The damage she had suffered could never be completely repaired. Her skin tissue could be replaced, but her human sight could not. In its place, the technicians had installed a computerized motion sensor and infra-red night vision “eye”, but she would only see clearly and in full colour from her right.
Karmski walked around the table. One hand reached up and touched the skin of her leg underneath the sheet that covered her. He glanced back towards the door. He’d locked it, but was nervous nevertheless. Dreggo had been gone over a year and he’d not had a chance to be alone with her since the DCA van had brought her in.
He sucked in a sharp breath as his hand slid further up the inside of her thigh. He glanced up at her face and saw her eyelids flutter, but otherwise she was still. He’d given her an extra dose of sleeping pills, just to make sure.

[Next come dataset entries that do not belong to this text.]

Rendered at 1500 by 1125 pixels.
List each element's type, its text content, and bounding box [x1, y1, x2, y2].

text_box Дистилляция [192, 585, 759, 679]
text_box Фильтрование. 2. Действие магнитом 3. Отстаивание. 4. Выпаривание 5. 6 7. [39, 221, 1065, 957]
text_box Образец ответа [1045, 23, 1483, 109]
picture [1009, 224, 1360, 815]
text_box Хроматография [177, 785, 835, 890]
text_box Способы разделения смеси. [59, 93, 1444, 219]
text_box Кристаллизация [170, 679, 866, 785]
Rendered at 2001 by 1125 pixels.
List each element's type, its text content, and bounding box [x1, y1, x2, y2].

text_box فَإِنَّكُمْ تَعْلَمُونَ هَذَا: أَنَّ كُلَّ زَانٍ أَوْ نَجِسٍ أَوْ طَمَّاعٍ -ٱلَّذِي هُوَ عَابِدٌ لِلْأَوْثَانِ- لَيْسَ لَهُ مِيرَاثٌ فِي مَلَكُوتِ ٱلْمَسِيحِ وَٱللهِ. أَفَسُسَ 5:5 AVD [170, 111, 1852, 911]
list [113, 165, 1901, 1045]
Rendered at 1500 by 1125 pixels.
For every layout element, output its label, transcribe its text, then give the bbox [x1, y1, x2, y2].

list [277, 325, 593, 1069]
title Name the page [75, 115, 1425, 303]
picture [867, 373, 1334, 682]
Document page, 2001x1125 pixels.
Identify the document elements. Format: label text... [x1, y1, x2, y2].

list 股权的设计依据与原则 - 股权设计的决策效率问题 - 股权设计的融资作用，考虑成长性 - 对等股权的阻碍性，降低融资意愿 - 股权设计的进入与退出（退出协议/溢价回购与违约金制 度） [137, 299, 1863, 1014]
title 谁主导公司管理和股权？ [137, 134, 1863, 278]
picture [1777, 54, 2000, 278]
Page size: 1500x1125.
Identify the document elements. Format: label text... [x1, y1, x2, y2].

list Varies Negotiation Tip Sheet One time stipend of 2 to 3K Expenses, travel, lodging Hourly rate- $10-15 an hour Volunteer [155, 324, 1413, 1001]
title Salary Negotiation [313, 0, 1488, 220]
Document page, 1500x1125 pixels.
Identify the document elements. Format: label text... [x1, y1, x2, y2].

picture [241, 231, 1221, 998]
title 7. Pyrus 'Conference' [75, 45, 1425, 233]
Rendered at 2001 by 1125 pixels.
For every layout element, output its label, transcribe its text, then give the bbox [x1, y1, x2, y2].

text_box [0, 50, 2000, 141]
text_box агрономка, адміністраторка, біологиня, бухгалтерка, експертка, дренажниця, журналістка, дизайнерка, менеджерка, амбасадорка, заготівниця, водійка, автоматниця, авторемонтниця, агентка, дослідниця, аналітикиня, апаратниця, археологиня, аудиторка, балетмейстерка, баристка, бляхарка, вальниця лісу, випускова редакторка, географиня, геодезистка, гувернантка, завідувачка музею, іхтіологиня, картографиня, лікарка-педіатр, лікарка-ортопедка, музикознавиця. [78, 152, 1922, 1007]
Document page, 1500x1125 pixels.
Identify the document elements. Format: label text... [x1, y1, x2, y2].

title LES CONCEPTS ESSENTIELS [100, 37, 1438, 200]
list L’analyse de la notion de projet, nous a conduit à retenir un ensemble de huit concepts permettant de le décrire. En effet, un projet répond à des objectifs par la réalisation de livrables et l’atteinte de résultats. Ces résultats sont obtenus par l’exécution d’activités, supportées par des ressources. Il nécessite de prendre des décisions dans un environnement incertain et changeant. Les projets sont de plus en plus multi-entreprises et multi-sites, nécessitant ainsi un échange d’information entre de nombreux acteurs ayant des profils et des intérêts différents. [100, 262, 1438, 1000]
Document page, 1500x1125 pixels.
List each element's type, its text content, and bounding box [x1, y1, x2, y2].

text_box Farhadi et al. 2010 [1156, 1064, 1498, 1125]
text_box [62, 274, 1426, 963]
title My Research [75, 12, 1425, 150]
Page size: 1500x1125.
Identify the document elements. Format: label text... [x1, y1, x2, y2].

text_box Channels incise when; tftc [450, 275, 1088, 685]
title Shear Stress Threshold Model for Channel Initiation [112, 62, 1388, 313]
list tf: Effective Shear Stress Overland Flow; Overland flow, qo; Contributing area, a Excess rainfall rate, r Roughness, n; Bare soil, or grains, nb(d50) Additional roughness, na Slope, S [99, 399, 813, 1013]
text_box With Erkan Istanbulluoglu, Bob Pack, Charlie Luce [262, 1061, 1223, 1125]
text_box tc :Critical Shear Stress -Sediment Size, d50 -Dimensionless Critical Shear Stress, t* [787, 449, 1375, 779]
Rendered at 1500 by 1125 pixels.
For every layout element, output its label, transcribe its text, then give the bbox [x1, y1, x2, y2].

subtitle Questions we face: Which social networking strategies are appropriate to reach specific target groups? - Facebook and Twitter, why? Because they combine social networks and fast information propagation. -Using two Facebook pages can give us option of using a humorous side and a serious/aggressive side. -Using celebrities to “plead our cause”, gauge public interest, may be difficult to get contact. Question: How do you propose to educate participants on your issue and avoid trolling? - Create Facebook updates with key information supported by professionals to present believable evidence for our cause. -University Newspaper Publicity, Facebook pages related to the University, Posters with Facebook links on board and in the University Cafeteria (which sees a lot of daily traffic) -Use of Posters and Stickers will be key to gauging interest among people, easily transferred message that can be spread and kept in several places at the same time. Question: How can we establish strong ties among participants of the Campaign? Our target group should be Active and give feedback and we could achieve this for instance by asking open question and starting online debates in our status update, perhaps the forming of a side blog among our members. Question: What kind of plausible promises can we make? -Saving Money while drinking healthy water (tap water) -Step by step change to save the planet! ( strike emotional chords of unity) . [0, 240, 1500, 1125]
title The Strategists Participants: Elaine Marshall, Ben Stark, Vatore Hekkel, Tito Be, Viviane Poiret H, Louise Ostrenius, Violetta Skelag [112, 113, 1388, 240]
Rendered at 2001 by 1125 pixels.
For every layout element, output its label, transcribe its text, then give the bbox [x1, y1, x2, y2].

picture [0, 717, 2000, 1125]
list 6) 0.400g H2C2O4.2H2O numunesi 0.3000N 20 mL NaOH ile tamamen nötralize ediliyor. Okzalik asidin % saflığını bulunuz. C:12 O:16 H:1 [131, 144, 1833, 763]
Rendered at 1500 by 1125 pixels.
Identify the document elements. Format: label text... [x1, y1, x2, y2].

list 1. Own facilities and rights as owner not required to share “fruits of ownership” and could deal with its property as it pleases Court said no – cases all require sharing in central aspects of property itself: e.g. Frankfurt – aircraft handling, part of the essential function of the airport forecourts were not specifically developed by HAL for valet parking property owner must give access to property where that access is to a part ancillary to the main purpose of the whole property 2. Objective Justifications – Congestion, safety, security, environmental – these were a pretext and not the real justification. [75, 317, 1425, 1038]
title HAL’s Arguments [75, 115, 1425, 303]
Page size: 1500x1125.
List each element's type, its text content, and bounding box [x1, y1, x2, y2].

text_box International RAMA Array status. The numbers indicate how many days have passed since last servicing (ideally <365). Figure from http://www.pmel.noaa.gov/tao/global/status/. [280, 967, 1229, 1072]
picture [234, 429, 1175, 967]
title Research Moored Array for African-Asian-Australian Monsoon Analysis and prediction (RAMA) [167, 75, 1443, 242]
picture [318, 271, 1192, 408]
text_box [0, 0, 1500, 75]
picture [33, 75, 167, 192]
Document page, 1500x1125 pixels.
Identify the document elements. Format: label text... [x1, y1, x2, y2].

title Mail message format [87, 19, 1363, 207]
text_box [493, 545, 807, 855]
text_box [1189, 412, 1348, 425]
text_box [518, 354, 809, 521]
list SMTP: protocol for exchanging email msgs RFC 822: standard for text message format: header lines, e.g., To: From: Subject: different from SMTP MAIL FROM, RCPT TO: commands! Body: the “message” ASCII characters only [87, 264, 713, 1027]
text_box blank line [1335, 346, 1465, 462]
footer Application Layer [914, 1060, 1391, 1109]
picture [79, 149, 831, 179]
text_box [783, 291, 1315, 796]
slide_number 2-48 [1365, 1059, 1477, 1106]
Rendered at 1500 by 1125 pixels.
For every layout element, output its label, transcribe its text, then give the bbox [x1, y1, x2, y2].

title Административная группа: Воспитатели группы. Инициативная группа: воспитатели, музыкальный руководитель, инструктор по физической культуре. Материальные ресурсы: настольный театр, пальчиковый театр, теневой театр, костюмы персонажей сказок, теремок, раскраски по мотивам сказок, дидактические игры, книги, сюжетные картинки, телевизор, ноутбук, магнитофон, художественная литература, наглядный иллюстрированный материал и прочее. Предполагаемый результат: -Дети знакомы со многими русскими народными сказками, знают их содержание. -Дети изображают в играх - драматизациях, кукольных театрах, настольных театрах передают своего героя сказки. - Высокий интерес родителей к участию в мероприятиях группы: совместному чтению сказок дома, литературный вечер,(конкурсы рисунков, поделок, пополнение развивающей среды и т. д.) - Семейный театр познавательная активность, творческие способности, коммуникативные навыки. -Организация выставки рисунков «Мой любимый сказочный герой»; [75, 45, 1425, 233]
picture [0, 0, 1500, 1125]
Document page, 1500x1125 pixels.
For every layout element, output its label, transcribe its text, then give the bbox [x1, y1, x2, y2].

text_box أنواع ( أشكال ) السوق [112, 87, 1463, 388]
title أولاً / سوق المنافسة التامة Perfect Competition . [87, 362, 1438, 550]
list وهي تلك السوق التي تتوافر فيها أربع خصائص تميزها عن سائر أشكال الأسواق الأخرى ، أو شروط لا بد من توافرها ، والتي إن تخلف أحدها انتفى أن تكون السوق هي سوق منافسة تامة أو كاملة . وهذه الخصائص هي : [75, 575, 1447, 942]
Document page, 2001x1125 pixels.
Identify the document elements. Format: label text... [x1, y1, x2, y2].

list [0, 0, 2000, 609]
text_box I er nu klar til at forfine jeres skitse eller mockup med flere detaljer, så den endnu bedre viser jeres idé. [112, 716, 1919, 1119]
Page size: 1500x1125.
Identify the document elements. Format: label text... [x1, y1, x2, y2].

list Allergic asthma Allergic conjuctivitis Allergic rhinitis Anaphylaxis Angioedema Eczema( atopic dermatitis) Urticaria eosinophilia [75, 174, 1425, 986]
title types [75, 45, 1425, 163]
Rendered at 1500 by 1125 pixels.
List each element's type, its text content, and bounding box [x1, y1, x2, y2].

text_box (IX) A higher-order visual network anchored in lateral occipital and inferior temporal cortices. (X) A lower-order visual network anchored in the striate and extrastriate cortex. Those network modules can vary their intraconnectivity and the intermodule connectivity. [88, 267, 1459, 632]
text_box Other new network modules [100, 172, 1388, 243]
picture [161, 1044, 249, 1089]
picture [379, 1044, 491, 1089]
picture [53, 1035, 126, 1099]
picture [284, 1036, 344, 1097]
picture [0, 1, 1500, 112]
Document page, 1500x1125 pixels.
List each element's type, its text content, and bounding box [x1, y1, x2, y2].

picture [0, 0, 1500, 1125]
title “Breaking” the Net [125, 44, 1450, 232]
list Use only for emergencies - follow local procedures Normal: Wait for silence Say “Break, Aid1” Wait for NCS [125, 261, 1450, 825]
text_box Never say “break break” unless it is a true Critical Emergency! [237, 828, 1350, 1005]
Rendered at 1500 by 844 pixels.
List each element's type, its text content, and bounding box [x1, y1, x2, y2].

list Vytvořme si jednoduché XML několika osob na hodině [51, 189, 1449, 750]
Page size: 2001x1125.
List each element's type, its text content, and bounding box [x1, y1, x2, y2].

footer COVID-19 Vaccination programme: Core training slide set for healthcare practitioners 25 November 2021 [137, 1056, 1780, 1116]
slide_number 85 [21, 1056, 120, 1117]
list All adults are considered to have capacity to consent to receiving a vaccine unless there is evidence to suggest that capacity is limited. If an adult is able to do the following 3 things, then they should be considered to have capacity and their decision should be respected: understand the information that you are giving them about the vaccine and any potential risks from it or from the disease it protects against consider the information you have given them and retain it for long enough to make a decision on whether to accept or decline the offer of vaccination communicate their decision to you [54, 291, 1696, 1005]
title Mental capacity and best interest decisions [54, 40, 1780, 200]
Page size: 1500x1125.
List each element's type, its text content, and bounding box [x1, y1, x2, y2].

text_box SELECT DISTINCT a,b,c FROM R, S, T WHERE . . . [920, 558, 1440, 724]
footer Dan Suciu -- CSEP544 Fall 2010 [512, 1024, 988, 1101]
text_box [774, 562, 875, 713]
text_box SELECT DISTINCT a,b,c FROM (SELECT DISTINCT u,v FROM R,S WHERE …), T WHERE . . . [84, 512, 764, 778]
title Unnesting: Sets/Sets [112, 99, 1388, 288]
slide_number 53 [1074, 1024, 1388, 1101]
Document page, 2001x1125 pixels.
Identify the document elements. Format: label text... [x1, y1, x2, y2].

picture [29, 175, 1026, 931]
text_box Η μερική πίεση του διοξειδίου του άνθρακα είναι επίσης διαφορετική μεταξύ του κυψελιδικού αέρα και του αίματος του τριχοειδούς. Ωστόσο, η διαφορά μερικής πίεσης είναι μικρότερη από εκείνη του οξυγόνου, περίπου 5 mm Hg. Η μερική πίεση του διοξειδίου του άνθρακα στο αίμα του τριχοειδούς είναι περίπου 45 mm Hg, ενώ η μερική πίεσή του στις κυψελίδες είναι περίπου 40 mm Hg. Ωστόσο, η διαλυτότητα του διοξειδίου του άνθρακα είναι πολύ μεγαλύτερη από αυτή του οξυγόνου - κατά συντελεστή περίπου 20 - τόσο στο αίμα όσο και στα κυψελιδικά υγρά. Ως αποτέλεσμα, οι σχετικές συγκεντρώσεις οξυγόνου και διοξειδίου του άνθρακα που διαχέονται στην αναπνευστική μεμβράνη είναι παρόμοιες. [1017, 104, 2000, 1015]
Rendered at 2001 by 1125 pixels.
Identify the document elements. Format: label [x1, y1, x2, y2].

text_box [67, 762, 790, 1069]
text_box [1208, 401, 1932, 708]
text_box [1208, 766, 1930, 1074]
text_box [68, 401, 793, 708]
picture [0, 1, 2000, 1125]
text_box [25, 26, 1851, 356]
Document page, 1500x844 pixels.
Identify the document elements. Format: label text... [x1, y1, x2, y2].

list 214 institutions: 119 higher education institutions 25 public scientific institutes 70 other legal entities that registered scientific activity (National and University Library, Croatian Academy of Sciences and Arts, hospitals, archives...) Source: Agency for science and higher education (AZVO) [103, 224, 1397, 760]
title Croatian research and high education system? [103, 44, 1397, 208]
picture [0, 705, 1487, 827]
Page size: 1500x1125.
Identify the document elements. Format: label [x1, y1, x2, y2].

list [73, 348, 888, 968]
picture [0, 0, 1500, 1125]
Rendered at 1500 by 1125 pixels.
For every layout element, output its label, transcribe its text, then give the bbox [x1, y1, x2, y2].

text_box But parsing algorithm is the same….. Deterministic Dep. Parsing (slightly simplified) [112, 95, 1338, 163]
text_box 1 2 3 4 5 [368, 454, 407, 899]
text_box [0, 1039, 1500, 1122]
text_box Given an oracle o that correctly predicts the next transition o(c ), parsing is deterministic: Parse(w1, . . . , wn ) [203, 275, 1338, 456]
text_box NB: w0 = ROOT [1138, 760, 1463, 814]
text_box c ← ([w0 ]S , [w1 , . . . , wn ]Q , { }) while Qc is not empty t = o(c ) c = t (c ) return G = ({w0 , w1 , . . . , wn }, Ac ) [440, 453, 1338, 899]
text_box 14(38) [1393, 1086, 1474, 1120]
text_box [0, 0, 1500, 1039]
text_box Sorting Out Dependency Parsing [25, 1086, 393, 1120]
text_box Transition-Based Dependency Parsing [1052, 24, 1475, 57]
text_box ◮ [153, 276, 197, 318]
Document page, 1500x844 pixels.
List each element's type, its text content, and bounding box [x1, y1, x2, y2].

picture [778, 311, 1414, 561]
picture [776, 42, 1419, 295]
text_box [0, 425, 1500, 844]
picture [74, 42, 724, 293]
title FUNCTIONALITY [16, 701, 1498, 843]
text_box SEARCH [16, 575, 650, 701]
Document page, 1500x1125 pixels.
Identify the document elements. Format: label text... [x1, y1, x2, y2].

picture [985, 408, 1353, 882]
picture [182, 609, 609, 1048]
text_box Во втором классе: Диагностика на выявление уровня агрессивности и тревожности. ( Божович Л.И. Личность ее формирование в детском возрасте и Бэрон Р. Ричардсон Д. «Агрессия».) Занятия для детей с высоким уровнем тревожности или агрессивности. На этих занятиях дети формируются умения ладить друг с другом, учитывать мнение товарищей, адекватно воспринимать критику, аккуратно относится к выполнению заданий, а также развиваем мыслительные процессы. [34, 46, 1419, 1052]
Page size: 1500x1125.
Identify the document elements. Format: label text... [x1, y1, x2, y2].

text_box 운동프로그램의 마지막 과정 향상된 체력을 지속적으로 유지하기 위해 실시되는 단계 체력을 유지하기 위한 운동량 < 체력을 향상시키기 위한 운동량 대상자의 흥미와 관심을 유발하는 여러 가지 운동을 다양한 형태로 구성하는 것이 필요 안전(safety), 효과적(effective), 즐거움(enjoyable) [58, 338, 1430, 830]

With the right friends, the street could make you tolerant towards even the strongest medication.
Confident no one could see him and that she wouldn’t wake, Karmski let his other hand move inside his own trousers. His excitement was building, and he didn’t know how much longer he could hold himself back. He pulled his hand free and began to unbuckle his belt.
His other hand had found her sticky wetness now. He slid his finger inside, delighted to see the way her body shuddered. Awake, she’d kill him in an instant, but in her drugged sleep she felt the same pleasure as any other woman touched by a man as it manifested in her dreams.
‘My beautiful Dreggo,’ he moaned as he climbed up on to her, his trousers slipping down around his knees. Almost unable to control himself, he eased her legs open and pushed the covering sheet up over her body.
Losing himself in the pleasure of his greatest creation as he eased himself into her, Dr. Karmski felt like he’d come home.